**TASK ITEM**
Switch "photo" to "frame" everywhere in the material below, changing nothing else, and write it all out again without the pictures.

**DATASET SECTION**
....

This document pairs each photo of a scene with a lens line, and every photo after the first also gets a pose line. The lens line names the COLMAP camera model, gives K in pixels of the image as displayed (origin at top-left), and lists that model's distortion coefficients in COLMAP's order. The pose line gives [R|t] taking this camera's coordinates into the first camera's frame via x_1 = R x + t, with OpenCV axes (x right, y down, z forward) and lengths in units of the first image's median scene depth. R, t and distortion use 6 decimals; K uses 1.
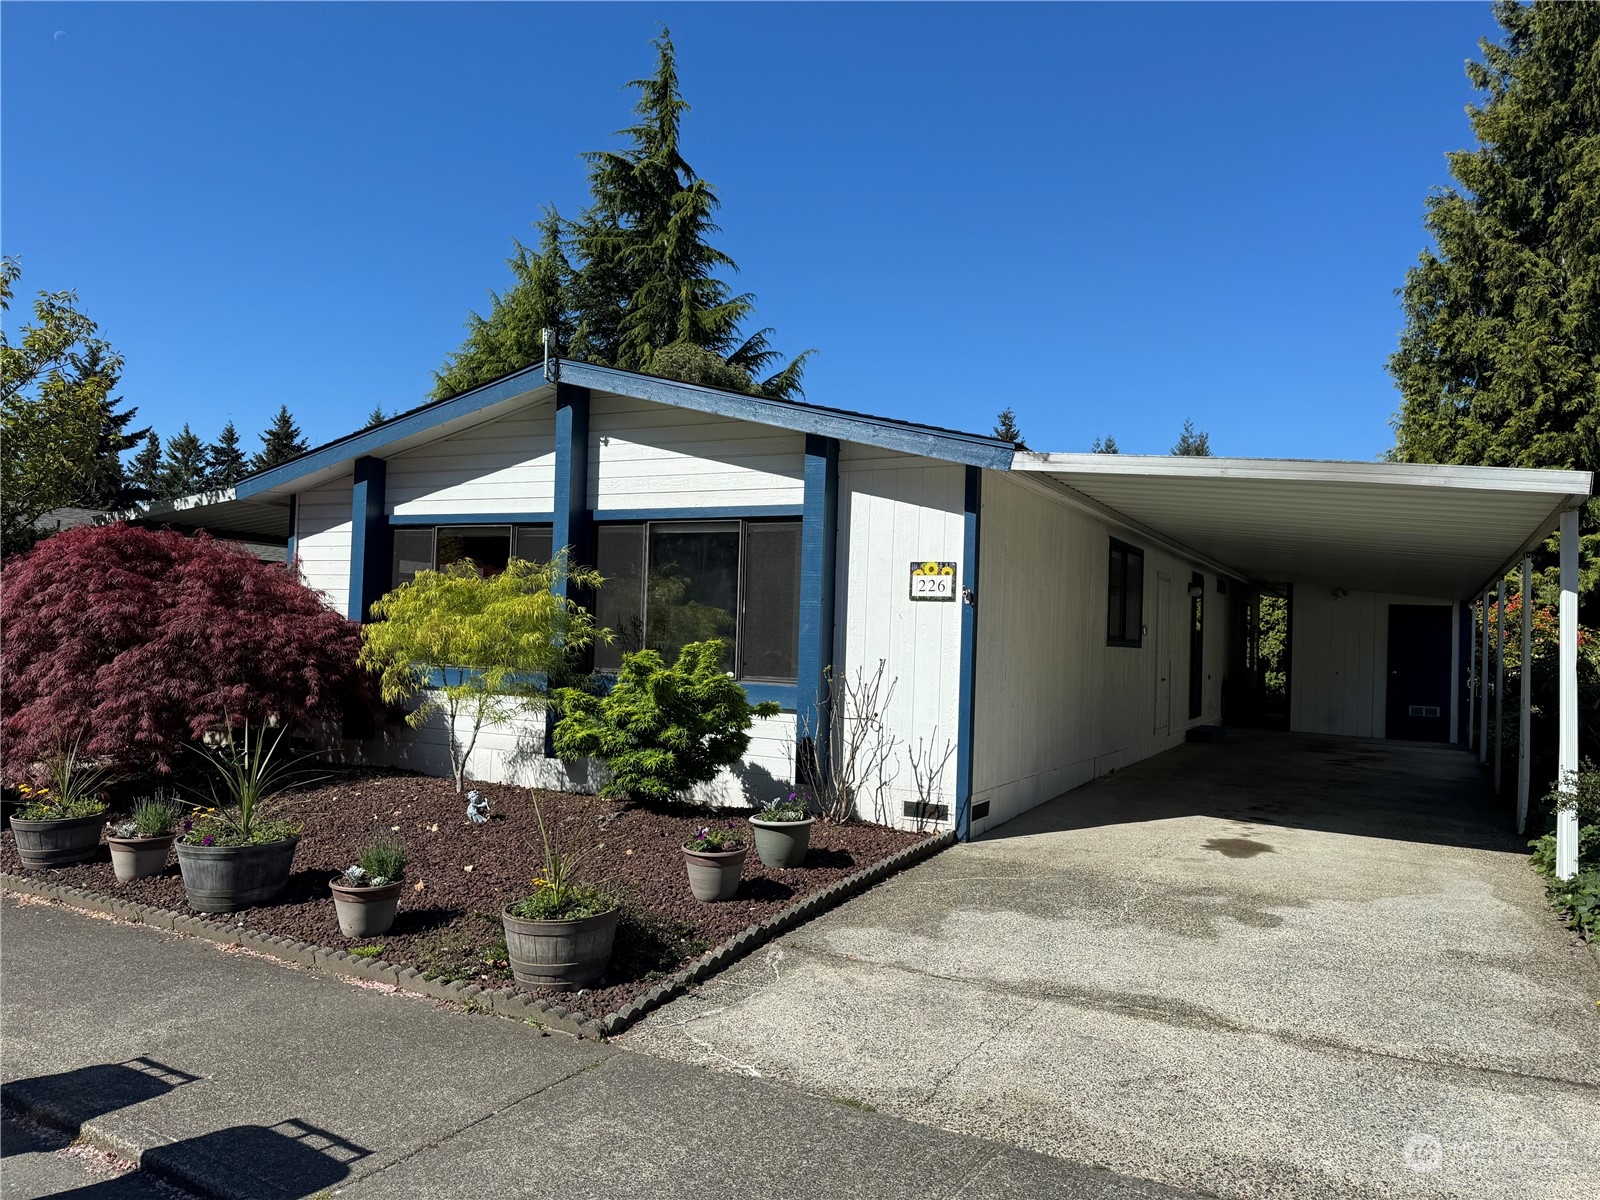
lens RADIAL K [[1126.3, 0, 790.2], [0, 1126.3, 608.0], [0, 0, 1]] dist [0.073481, -0.072630]
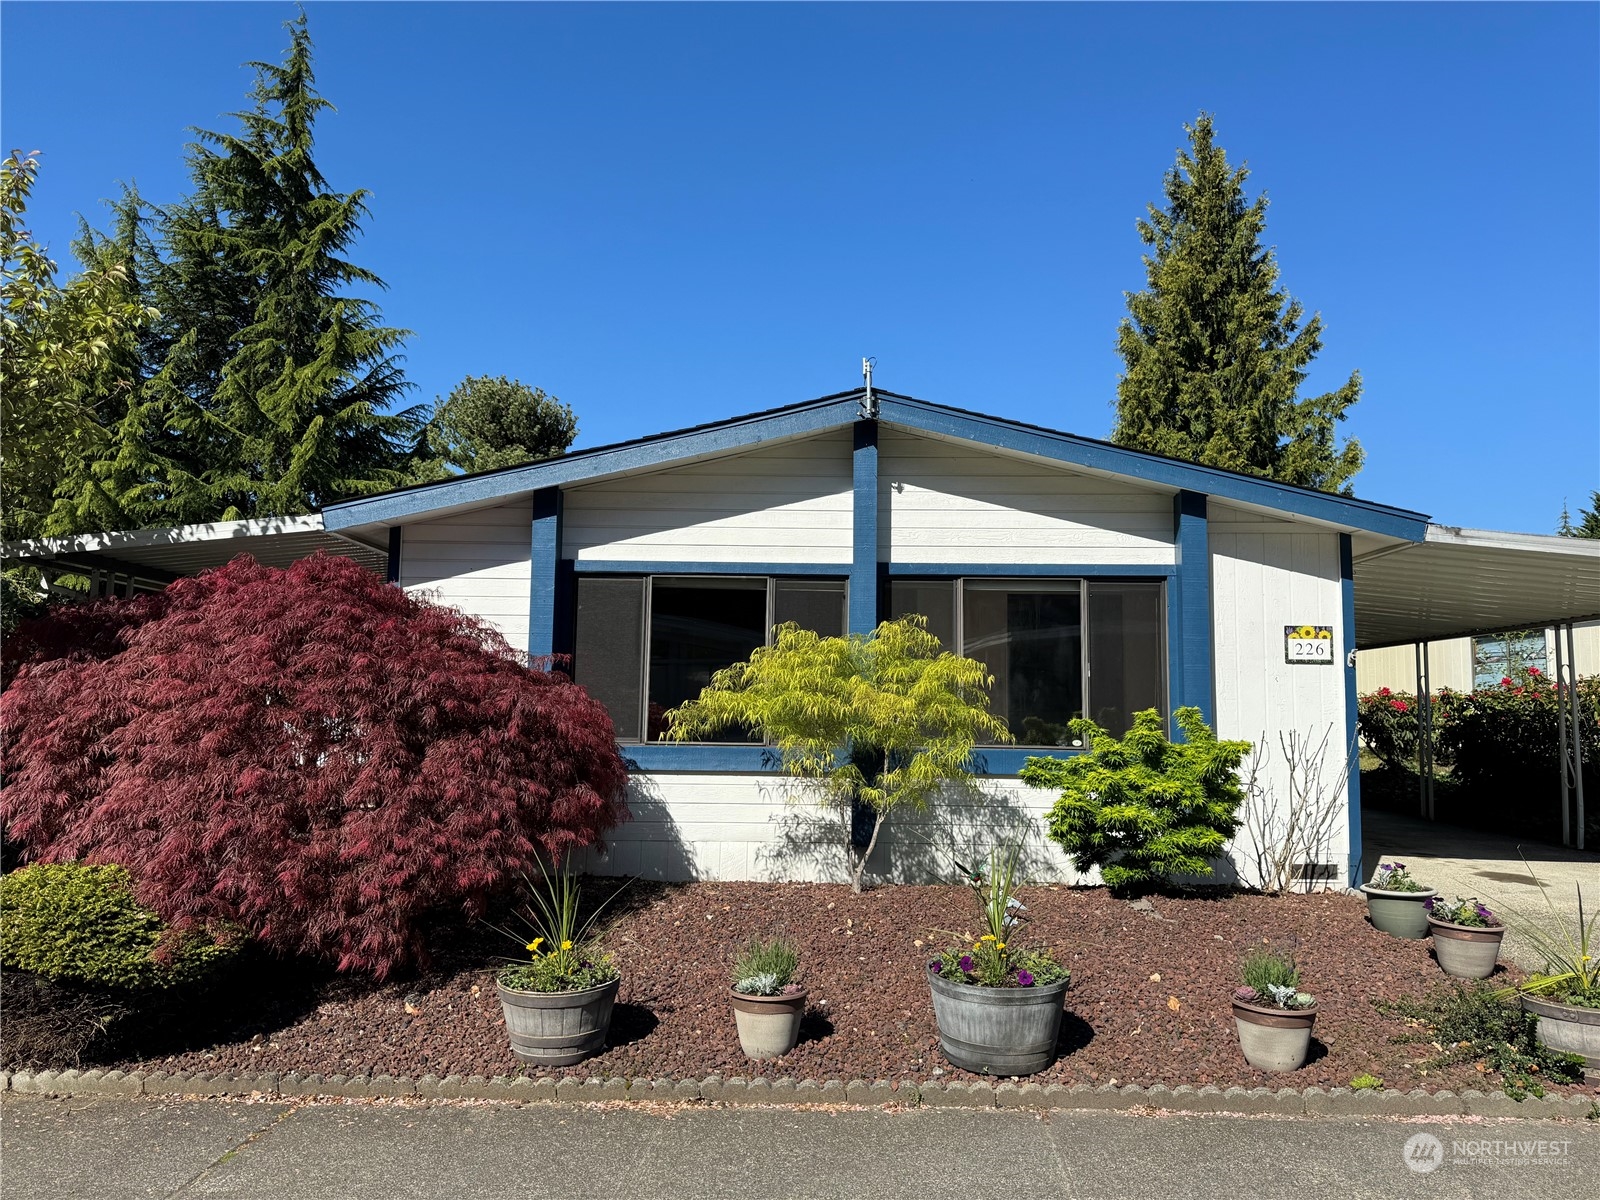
lens RADIAL K [[1126.3, 0, 798.3], [0, 1126.3, 606.2], [0, 0, 1]] dist [0.073481, -0.072630]
pose [[0.891201, 0.018748, 0.453220, -0.619018], [0.006562, 0.998508, -0.054208, -0.004507], [-0.453560, 0.051284, 0.889749, 0.232570]]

....

**REPLY TO THE EXERCISE**
This document pairs each frame of a scene with a lens line, and every frame after the first also gets a pose line. The lens line names the COLMAP camera model, gives K in pixels of the image as displayed (origin at top-left), and lists that model's distortion coefficients in COLMAP's order. The pose line gives [R|t] taking this camera's coordinates into the first camera's frame via x_1 = R x + t, with OpenCV axes (x right, y down, z forward) and lengths in units of the first image's median scene depth. R, t and distortion use 6 decimals; K uses 1.
lens RADIAL K [[1126.3, 0, 790.2], [0, 1126.3, 608.0], [0, 0, 1]] dist [0.073481, -0.072630]
lens RADIAL K [[1126.3, 0, 798.3], [0, 1126.3, 606.2], [0, 0, 1]] dist [0.073481, -0.072630]
pose [[0.891201, 0.018748, 0.453220, -0.619018], [0.006562, 0.998508, -0.054208, -0.004507], [-0.453560, 0.051284, 0.889749, 0.232570]]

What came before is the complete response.